Breivik killed 77 people in an attack in Norway in July 2011. He killed eight with a car bomb in Oslo and then gunned down 69, most of them teenagers, at a Labour Party youth camp.

Breivik made a white supremacist sign with his fingers before raising his right arm in a Nazi salute to signal his far-right ideology as he entered the court.

He also carried signs, printed in English, including one that said "Stop your genocide against our white nations" and "Nazi-Civil-War".

He was later told to stop displaying them as the prosecution presented its case.

Breivik shook his head as the prosecution made its case, which included a passage from the original 2012 verdict which said that even after serving for 21 years in prison the defendant would still be a very dangerous man.

His lawyer, Oeystein Storrvik, has said Breivik is intent on eventually securing his release.

Addressing the court, Breivik blamed his crimes on online radicalization and claimed, "I was brainwashed."

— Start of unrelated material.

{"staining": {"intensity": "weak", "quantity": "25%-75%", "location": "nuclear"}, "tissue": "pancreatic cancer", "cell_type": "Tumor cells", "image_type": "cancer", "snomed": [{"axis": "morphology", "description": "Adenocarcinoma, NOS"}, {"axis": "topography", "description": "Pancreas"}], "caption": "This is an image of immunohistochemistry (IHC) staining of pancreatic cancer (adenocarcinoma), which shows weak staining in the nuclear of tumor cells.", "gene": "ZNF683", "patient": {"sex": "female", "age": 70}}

Tuesday's hearing was Breivik's first public appearance since 2017, when he also displayed Nazi salutes in court. He made the same gesture in 2016, when he made his first public appearance since his 2012 sentencing.

Shortly after the court in Norway sentenced him in 2012, Breivik apologized for not having murdered more people. He has also insisted he would massacre his 77 victims all over again if he had the opportunity.